The Guidelines on the Assessment of Education in Places Other than Recognised Schools emphasise the limited nature of the assessment carried out by Tusla and state that:

“the limited purpose of the assessment process is designed to respect the rights of parents with regard to the education of their children while at the same time ensuring that the State’s obligations to ensure that children receive a certain minimum education can be fulfilled. It must be noted that the provision of a certain minimum education does not necessitate the use of any prescribed curriculum, the use of particular methodologies, or the inclusion of any specific subjects.”

The guidelines for the assessment list six principles which underpin the process, namely;

that the child has a right to a certain minimum education.

that the individual needs of the child are a paramount consideration.

that the right and duty of parents to provide, according to their means, for the religious and moral, intellectual, physical and social education of their children is respected.

that education provided in places other than recognised schools may be significantly different from that provided in a recognised school setting and that, depending on the circumstances, it may be equally effective if not more effective in meeting the learning needs of the child.

that the selection of resources and curriculum materials is a matter for parents, to be made in line with their educational values and beliefs.

that in the conducting of assessments, it is critically important that parents and others work together in an atmosphere of openness, transparency and mutual respect in the best interests of the child.

This legislation puts the school in a very strong position. The School of Empowering Education will not be inspected by Department of Education Inspectors whose primary focus is ensuring that the national curriculum is taught and taught to a sufficiently high standard.

Instead, the school will be inspected by Tusla, a state body whose primary focus is the welfare of the child and each child’s individual needs.
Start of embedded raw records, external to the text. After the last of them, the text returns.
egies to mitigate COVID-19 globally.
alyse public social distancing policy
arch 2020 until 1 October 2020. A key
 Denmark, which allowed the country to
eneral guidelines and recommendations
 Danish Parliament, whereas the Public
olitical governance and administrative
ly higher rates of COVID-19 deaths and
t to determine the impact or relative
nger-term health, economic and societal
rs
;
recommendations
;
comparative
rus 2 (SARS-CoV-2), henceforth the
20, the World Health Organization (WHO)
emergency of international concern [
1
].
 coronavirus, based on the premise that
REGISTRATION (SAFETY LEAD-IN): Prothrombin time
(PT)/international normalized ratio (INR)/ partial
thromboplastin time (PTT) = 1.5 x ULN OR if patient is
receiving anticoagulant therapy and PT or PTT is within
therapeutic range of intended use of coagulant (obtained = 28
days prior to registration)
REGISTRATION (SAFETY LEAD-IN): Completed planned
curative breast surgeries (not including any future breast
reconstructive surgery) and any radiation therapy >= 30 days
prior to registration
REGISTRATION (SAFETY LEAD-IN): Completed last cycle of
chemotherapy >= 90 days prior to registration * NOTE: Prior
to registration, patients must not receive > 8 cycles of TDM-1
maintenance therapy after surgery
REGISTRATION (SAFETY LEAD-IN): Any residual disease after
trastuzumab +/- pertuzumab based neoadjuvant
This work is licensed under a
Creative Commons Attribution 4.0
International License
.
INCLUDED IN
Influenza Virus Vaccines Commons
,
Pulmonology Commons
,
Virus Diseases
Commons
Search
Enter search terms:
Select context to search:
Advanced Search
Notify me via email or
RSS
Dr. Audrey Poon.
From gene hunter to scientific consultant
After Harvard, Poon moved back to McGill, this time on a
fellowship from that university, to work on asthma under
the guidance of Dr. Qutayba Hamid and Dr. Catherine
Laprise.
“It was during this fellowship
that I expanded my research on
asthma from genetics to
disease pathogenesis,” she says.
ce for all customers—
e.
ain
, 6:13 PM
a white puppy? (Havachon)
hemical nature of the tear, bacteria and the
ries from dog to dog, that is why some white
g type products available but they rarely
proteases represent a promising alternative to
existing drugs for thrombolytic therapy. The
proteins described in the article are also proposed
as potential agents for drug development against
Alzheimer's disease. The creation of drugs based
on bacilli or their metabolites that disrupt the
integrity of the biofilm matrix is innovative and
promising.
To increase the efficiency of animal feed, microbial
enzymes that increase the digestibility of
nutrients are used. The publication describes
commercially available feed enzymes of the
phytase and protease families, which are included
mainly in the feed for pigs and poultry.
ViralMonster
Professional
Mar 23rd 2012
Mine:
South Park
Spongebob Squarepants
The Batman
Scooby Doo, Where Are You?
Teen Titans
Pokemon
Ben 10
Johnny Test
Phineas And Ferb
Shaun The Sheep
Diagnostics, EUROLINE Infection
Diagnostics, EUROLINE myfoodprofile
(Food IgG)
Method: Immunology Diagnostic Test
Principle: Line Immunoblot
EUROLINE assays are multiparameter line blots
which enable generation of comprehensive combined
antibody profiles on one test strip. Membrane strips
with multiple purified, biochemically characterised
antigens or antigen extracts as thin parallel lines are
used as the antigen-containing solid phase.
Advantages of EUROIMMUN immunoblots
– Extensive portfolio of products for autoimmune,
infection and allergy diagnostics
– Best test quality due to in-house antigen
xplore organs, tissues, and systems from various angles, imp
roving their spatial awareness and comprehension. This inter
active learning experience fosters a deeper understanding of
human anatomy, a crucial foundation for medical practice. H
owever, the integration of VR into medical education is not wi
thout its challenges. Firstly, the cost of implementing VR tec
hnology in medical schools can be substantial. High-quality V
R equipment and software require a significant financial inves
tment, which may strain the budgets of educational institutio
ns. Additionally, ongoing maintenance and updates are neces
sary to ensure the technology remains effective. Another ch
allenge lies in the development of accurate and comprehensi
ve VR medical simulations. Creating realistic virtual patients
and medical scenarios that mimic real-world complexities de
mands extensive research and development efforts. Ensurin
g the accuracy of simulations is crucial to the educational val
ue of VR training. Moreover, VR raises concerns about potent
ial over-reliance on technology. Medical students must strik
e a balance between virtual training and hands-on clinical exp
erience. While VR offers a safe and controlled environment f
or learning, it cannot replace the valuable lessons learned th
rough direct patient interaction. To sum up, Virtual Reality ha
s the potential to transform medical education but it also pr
In addition, the assessment tool which will be employed is designed to be limited in its scope in order to respect the parents’ choice of education for their child.

Together with the parents of students who have chosen to attend The School of Empowering Education we are confident that we will satisfy Tusla that our students are well taken care of and receive a moral, intellectual, physical and social education bar none that can be found nowhere else in Ireland.